## Tâche à réaliser
Reproduisez fidèlement un passage du texte fourni. Commencez aux mots "Alors pourquoi les" et arrêtez-vous après les mots "au visage voilé.".

## Texte fourni

------------

Alors pourquoi les murs se rapprochaient-ils chaque jour?
by shamrock

22.5.10

Doux démon



Parmi les milles démons qui m'accablent
Il en est un au visage voilé.
Certains se lassent, mais lui reste, implacable,
Insondable, tel un ciel étoilé.

La présence de l'être ancien me tourmente
Et son regard muet me cause effroi.
Ou que j'aille, ou que je soie, il me hante.
Maudit soit-il! Je le chasse loin de moi.

Lorsque exorcisé, mes nuits sont sans lune;
Mes jour se consument des feux de l'enfer;
Mes pensées sont d'indéchiffrables runes;
Mon pain est insipide, mon vin amer.

Doux démon, approche, dévoile ton visage.
Laisse moi boire à tes lèvres l'élixir
Qui s'échappe de tes douces plaies d'âge en âge,
Ô Démiurge, Muse, Amant, mon seul désir.

21.5.10

Crossroads #1



Ça fait un p'tit moment que je n'ai rien posté sur mon autre blog. A vrai dire je n'ai plus tellement le temps de gérer deux blogs, d'écrire des "chroniques" de films, d'albums ou de bouquins, ou de faire des recherches sur des sujets qui m'intéressent. Pourtant l'envie d'écrire ne s'est pas dissipée: je me concentrerai donc sur ce blog-ci à partir de maintenant.

D'ailleurs c'est la première fois que j'écris une entrée de blog à proprement parler en français. Je suis plus ou moins passé au français sur Twitter et sur Facebook, et j'ai même écrit un nouveau texte en français sur ce blog-ci, chose que je n'avais pas faite depuis 2008. Me suis-je finalement réconcilié avec la langue de Molière ? Peut-être bien. Peut-être que c'est la fin d'une ère. Je n'ai plus besoin de m'opposer à la culture de ce pays pour tenter de définir mon identité. C'est une petite victoire! :)

------------

## Données sources

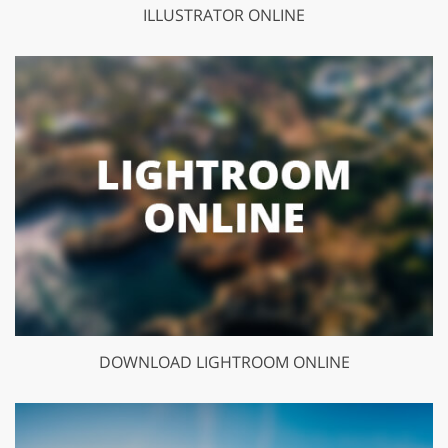
ILLUSTRATOR ONLINE
DOWNLOAD LIGHTROOM ONLINE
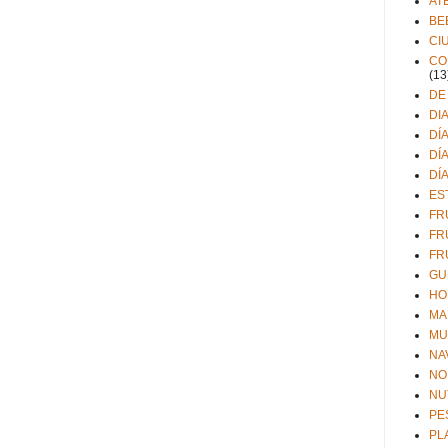
AT
BE
CI
CO
(13
DE
DI
DÍ
DÍ
DÍ
ES
FR
FR
FR
GU
HO
MA
MU
NA
NO
NU
PE
PL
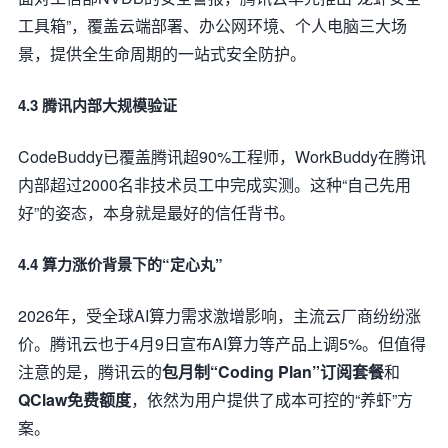
工具箱”，覆盖云端部署、办公网环境、个人电脑三大场
景，提供全生命周期的一站式安全防护。
4.3 腾讯内部大规模验证
CodeBuddy已覆盖腾讯超90%工程师，WorkBuddy在腾讯
内部超过2000名非技术员工中完成实测。这种“自己先用
好”的姿态，本身就是最好的信任背书。
4.4 算力涨价背景下的“定心丸”
2026年，受全球AI算力需求激增影响，主流云厂商纷纷涨
价。腾讯云也于4月9日宣布AI算力等产品上调5%。但值得
注意的是，腾讯云的
包月制“Coding Plan”订阅套餐
和
QClaw免费额度
，依然为用户提供了成本可控的“养虾”方
案。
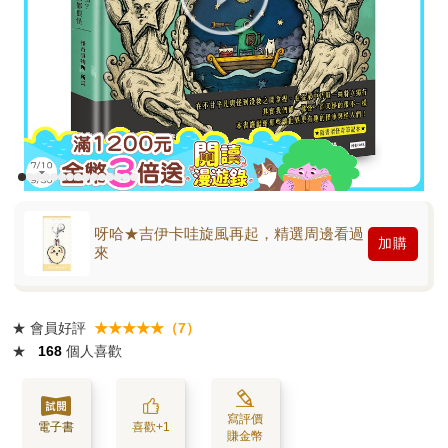
呀哈★吉伊卡哇旋風再起，精選周邊看過
加購
來
★
會員好評
★★★★★（7）
★
168
個人喜歡
寫評價
電子書
喜歡+1
賺金幣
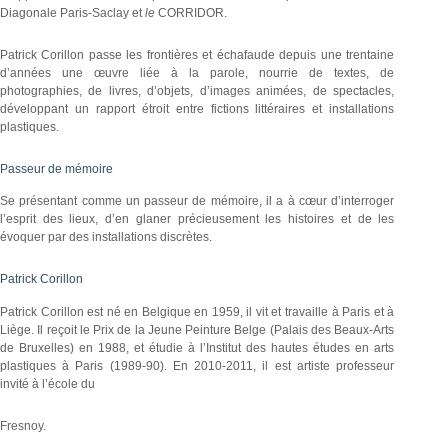
Diagonale Paris-Saclay et
le
CORRIDOR.
Patrick Corillon passe les frontières et échafaude depuis une trentaine
d’années une œuvre liée à la parole, nourrie de textes, de
photographies, de livres, d’objets, d’images animées, de spectacles,
développant un rapport étroit entre fictions littéraires et installations
plastiques.
Passeur de mémoire
Se présentant comme un passeur de mémoire, il a à cœur d’interroger
l’esprit des lieux, d’en glaner précieusement les histoires et de les
évoquer par des installations discrètes.
Patrick Corillon
Patrick Corillon est né en Belgique en 1959, il vit et travaille à Paris et à
Liège. Il reçoit le Prix de la Jeune Peinture Belge (Palais des Beaux-Arts
de Bruxelles) en 1988, et étudie à l’Institut des hautes études en arts
plastiques à Paris (1989-90). En 2010-2011, il est artiste professeur
invité à l’école du
Fresnoy.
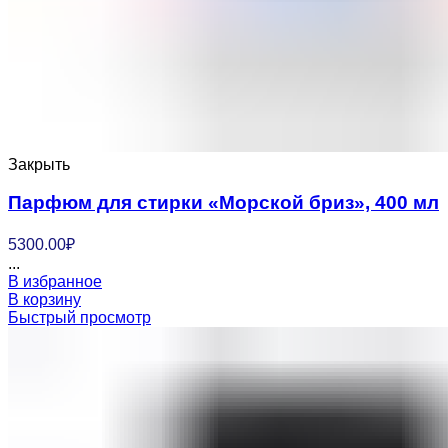
Закрыть
Парфюм для стирки «Морской бриз», 400 мл
5300.00
₽
...
В избранное
В корзину
Быстрый просмотр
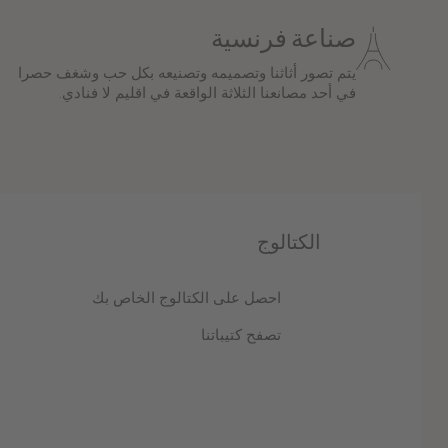
صناعة فرنسية
يتم تصور أثاثنا وتصميمه وتصنيعه بكل حب وشغف حصرا
في أحد مصانعنا الثلاثة الواقعة في اقليم لا فنادي.
الكتالوج
احصل على الكتالوج الخاص بك
تصفح كتيباتنا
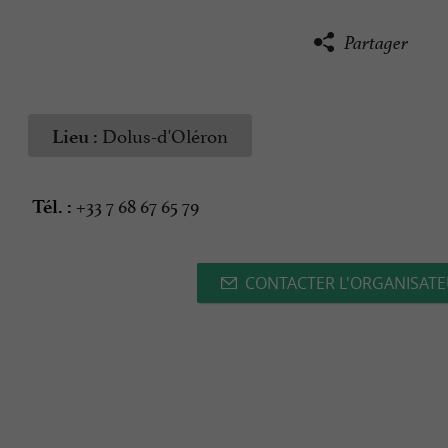
Partager
Dolus-d'Oléron
Lieu :
+33 7 68 67 65 79
Tél. :
CONTACTER L'ORGANISAT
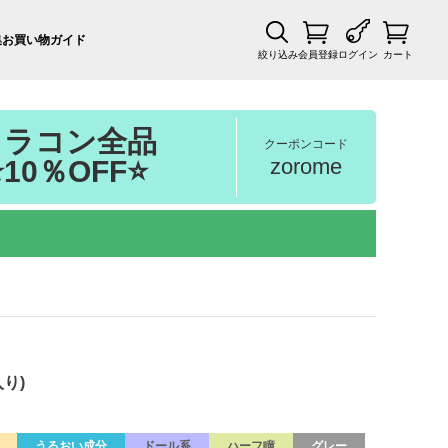
集
お買い物ガイド
絞り込み
会員登録
ログイン
カート
カラコン全品
クーポンコード
zorome
⭐10％OFF⭐
入り)
うるおい成分
ドール系
ハーフ瞳
グレー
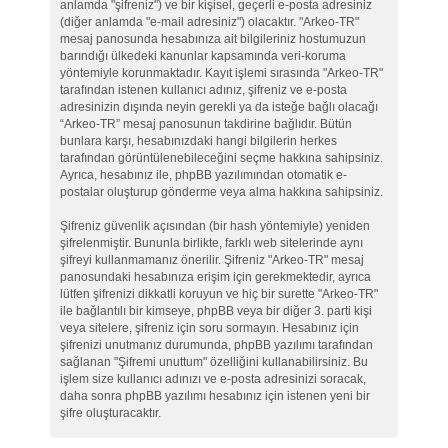
anlamda "şifreniz") ve bir kişisel, geçerli e-posta adresiniz
(diğer anlamda "e-mail adresiniz") olacaktır. "Arkeo-TR"
mesaj panosunda hesabınıza ait bilgileriniz hostumuzun
barındığı ülkedeki kanunlar kapsamında veri-koruma
yöntemiyle korunmaktadır. Kayıt işlemi sırasında "Arkeo-TR"
tarafından istenen kullanıcı adınız, şifreniz ve e-posta
adresinizin dışında neyin gerekli ya da isteğe bağlı olacağı
“Arkeo-TR” mesaj panosunun takdirine bağlıdır. Bütün
bunlara karşı, hesabınızdaki hangi bilgilerin herkes
tarafından görüntülenebileceğini seçme hakkına sahipsiniz.
Ayrıca, hesabınız ile, phpBB yazılımından otomatik e-
postalar oluşturup gönderme veya alma hakkına sahipsiniz.
Şifreniz güvenlik açısından (bir hash yöntemiyle) yeniden
şifrelenmiştir. Bununla birlikte, farklı web sitelerinde aynı
şifreyi kullanmamanız önerilir. Şifreniz "Arkeo-TR" mesaj
panosundaki hesabınıza erişim için gerekmektedir, ayrıca
lütfen şifrenizi dikkatli koruyun ve hiç bir surette "Arkeo-TR"
ile bağlantılı bir kimseye, phpBB veya bir diğer 3. parti kişi
veya sitelere, şifreniz için soru sormayın. Hesabınız için
şifrenizi unutmanız durumunda, phpBB yazılımı tarafından
sağlanan "Şifremi unuttum" özelliğini kullanabilirsiniz. Bu
işlem size kullanıcı adınızı ve e-posta adresinizi soracak,
daha sonra phpBB yazılımı hesabınız için istenen yeni bir
şifre oluşturacaktır.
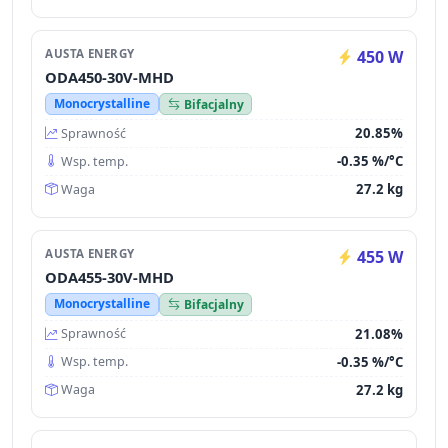
AUSTA ENERGY
450 W
ODA450-30V-MHD
Monocrystalline
Bifacjalny
20.85%
Sprawność
-0.35 %/°C
Wsp. temp.
27.2 kg
Waga
AUSTA ENERGY
455 W
ODA455-30V-MHD
Monocrystalline
Bifacjalny
21.08%
Sprawność
-0.35 %/°C
Wsp. temp.
27.2 kg
Waga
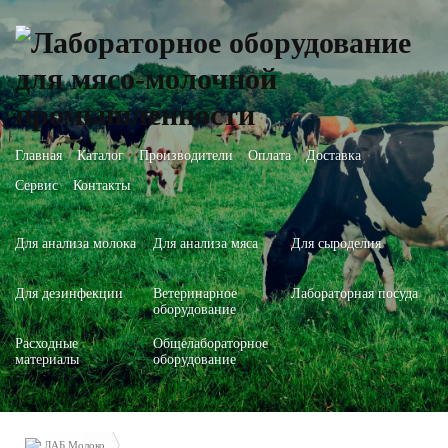
Главная
Каталог
Производители
Оплата
Доставка
Сервис
Контакты
Для анализа молока
Для анализа мяса
Для сыроделия
Для дезинфекции
Ветеринарное
Лабораторная посуда
оборудование
Расходные
Общелабораторное
материалы
оборудование
ЛАБ Молоко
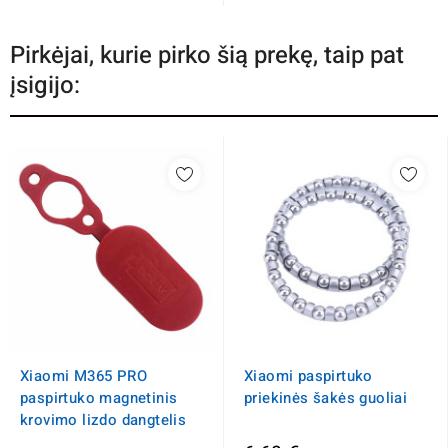
Pirkėjai, kurie pirko šią prekę, taip pat
įsigijo:
Xiaomi M365 PRO
Xiaomi paspirtuko
paspirtuko magnetinis
priekinės šakės guoliai
krovimo lizdo dangtelis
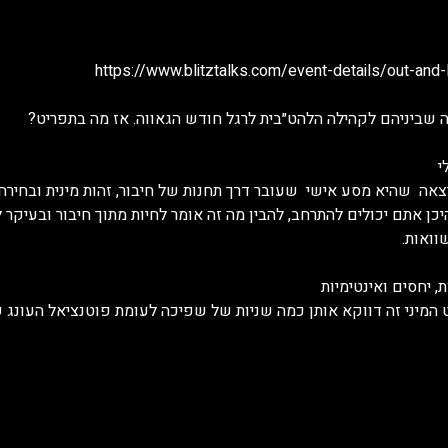
ה שביניהם לקהילה הלהט״בית לרגל חודש הגאווה. אז מה בתפריט?
י
צאה  שהיא מסע אישי  שעובר דרך תחנות של חיבור, זהות מינית ובחירה
יכן אתם יכולים להתרחב, להבין מה זה אומר לחיות מתוך חיבור ובעיקר ל
וואות.
ת, יחסים ואינטימיות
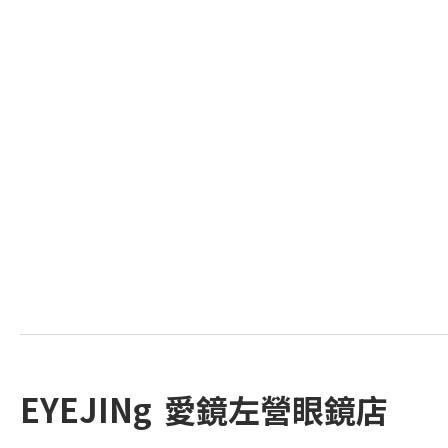
EYEJINg 愛鏡左營眼鏡店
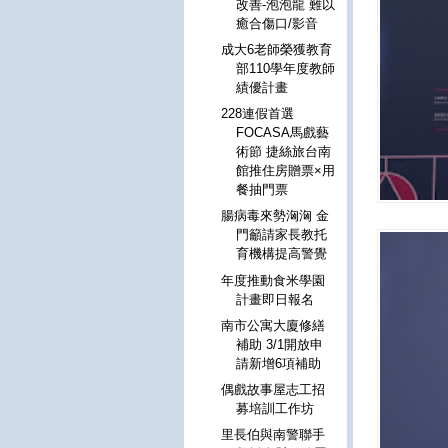
改善-泡泡龍 難以
癒合傷口/影音
成大6老師榮獲教育
部110學年度教師
績優計畫
228連假首選
FOCASA馬戲藝
術節 捷絲旅台南
館推住房贈票×用
餐抽門票
腸病毒來勢洶洶 金
門籲請家長教托
育機構提高警覺
年度推動食米學園
計畫即日報名
南市公寓大廈修繕
補助 3/1開放申
請新增6項補助
偶戲故事屋志工招
募培訓工作坊
里長伯與南警聯手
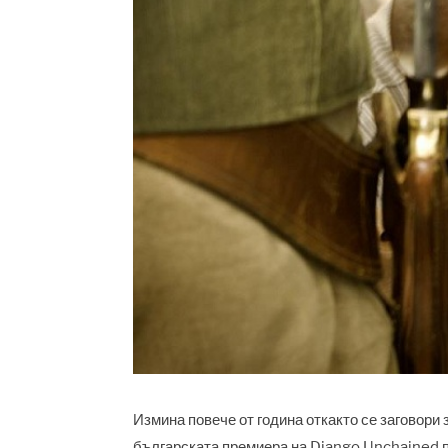
Измина повече от година откакто се заговори
българската премиера на Django Unchained п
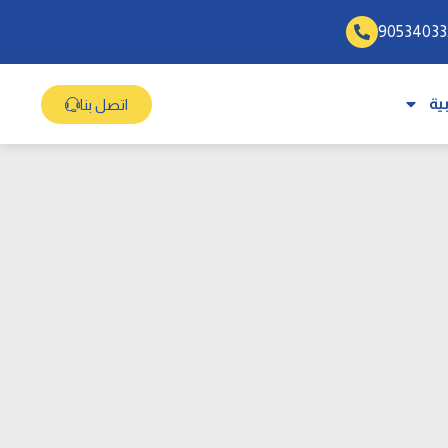
ية
اتصل بنا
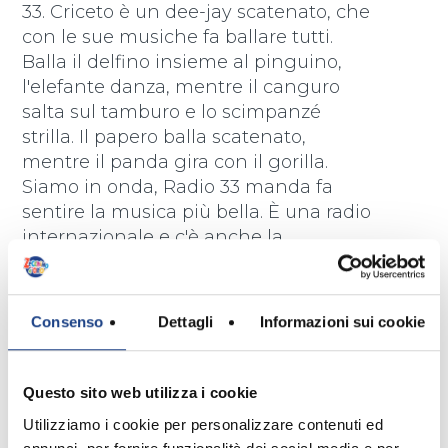
33. Criceto è un dee-jay scatenato, che
con le sue musiche fa ballare tutti.
Balla il delfino insieme al pinguino,
l'elefante danza, mentre il canguro
salta sul tamburo e lo scimpanzé
strilla. Il papero balla scatenato,
mentre il panda gira con il gorilla.
Siamo in onda, Radio 33 manda fa
sentire la musica più bella. È una radio
internazionale e c'è anche la
pubblicità. Ballano, ridono il tapiro,
l'orango e il gatto.
Chi cambia canale è un pollo e non lo
Consenso
Dettagli
Informazioni sui cookie
sa.
Questo sito web utilizza i cookie
Utilizziamo i cookie per personalizzare contenuti ed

------------

## Réponse proposée
Alors pourquoi les murs se rapprochaient-ils chaque jour?
by shamrock

22.5.10

Doux démon



Parmi les milles démons qui m'accablent
Il en est un au visage voilé.